Être francais au Brésil : « Ludovic, tu sais pourquoi je t’ai pris en auto-stop ? » « Non, dites-moi » « Parce que tu es francais et la France est dans mon coeur ». Ces belles paroles entendues pendant ma descente font plaisir. Ainsi, à plusieurs reprises j’ai pu vérifier les excellentes relations qu’entretiennent le Brésil et la France. Un vrai plaisir. Par ailleurs, j’ai appris que 79% des Brésiliens soutenaient la position francaise pendant la guerre en Irak.

 

Culture spirituelle : A l’image des pays Africains visités ces derniers mois (à un degré moindre tout de même), la culture spirituelle Brésilienne est très forte.
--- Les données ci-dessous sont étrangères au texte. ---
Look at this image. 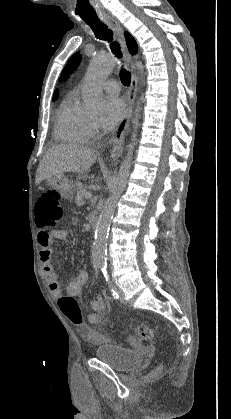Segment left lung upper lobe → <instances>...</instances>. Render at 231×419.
<instances>
[{"label":"left lung upper lobe","mask_w":231,"mask_h":419,"mask_svg":"<svg viewBox=\"0 0 231 419\" xmlns=\"http://www.w3.org/2000/svg\"><path fill=\"white\" fill-rule=\"evenodd\" d=\"M80 60H81V55H80L79 53H75V54H74V55L70 58V60L68 61V63H67V65H66V67H65V69H64V71H63V73H62L61 77H62L63 75H66V74H68V73L72 72L73 70H75V69H76V67L79 65Z\"/></svg>","instance_id":"obj_1"}]
</instances>
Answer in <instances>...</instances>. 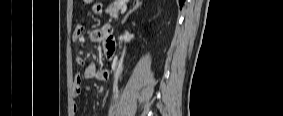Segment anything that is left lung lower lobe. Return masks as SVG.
I'll list each match as a JSON object with an SVG mask.
<instances>
[{
  "label": "left lung lower lobe",
  "mask_w": 283,
  "mask_h": 116,
  "mask_svg": "<svg viewBox=\"0 0 283 116\" xmlns=\"http://www.w3.org/2000/svg\"><path fill=\"white\" fill-rule=\"evenodd\" d=\"M184 0H179L180 7H182Z\"/></svg>",
  "instance_id": "left-lung-lower-lobe-1"
}]
</instances>
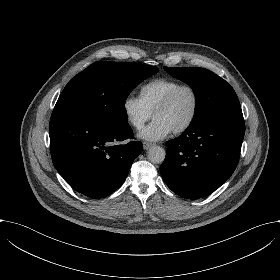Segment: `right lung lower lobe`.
Returning a JSON list of instances; mask_svg holds the SVG:
<instances>
[{
	"instance_id": "98d812e1",
	"label": "right lung lower lobe",
	"mask_w": 280,
	"mask_h": 280,
	"mask_svg": "<svg viewBox=\"0 0 280 280\" xmlns=\"http://www.w3.org/2000/svg\"><path fill=\"white\" fill-rule=\"evenodd\" d=\"M52 161L70 186L90 198H102L126 179L142 143L132 141L128 122H101L72 112L52 113L49 124Z\"/></svg>"
}]
</instances>
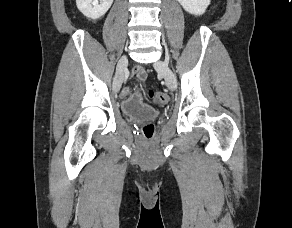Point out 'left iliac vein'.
<instances>
[{
  "mask_svg": "<svg viewBox=\"0 0 292 228\" xmlns=\"http://www.w3.org/2000/svg\"><path fill=\"white\" fill-rule=\"evenodd\" d=\"M155 69L161 74L170 90L174 91L177 88V79L174 73L169 68L168 64L163 61H157L154 64Z\"/></svg>",
  "mask_w": 292,
  "mask_h": 228,
  "instance_id": "1",
  "label": "left iliac vein"
}]
</instances>
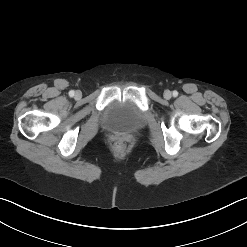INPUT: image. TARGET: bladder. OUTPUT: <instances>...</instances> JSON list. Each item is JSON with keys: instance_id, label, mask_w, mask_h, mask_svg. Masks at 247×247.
<instances>
[{"instance_id": "31cf9c89", "label": "bladder", "mask_w": 247, "mask_h": 247, "mask_svg": "<svg viewBox=\"0 0 247 247\" xmlns=\"http://www.w3.org/2000/svg\"><path fill=\"white\" fill-rule=\"evenodd\" d=\"M102 126L111 133H133L145 125L142 111L129 100H113L105 108Z\"/></svg>"}]
</instances>
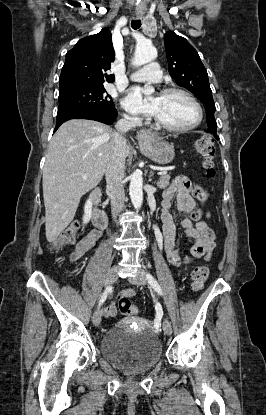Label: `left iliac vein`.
<instances>
[{"label":"left iliac vein","instance_id":"obj_1","mask_svg":"<svg viewBox=\"0 0 266 415\" xmlns=\"http://www.w3.org/2000/svg\"><path fill=\"white\" fill-rule=\"evenodd\" d=\"M129 280L131 283L135 285H144L146 283V277H145L144 271L140 270L135 276L130 277ZM162 327H163V331L165 332V334L167 335L172 334L171 323L168 319H165L163 321Z\"/></svg>","mask_w":266,"mask_h":415}]
</instances>
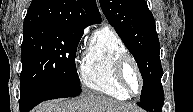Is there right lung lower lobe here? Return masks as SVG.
<instances>
[{"mask_svg": "<svg viewBox=\"0 0 193 112\" xmlns=\"http://www.w3.org/2000/svg\"><path fill=\"white\" fill-rule=\"evenodd\" d=\"M46 97H43L40 94H34L30 97H20V112H28L33 107H35L37 104H39L42 101H45Z\"/></svg>", "mask_w": 193, "mask_h": 112, "instance_id": "right-lung-lower-lobe-1", "label": "right lung lower lobe"}]
</instances>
Ainsi, des mots religieux sont présents sur la plupart des voitures et camions (voir photos).

 

 

 

Satellites : Petite surprise que je n’avais jamais vu en France, les camions Brésiliens sont en général suivis par satellites et un ordinateur est à bord pour les conducteurs (voir photos). Le Brésil serait-il plus avancé au niveau technologique que les Francais ?

 

 

 

Café dans station : Autre petite surprise, dans de nombreuses stations services, il y a des pompistes hommes et femmes (première fois que je vois des femmes pompistes) mais aussi des hôtesses apportant un verre d’eau ou un café gratuit à chacun des clients (voir photo).

 

 

Me voilà donc maintenant dans cette ville si spéciale pour moi qu’est Rio (mon frère est marié à une Brésilienne et j’ai pu venir ici par 2 fois dans le passé). Rio est sans doute une des plus belles villes du monde, je prendrai le temps de vous faire découvrir ses trésors dans une prochaine brève mais je vais maintenant profiter pendant quelques temps de ma famille Brésilienne que je suis ravi d’avoir retrouvé, cela faisait tout de même plus de 5 mois que je n’avais vu la moindre tête connue…La solitude, qui n’en est pas vraiment une étant toujours en contact avec d’autres, est sans aucun doute la chose la plus difficile pour moi car j’aime en général être entouré de mes amis et de ma famille.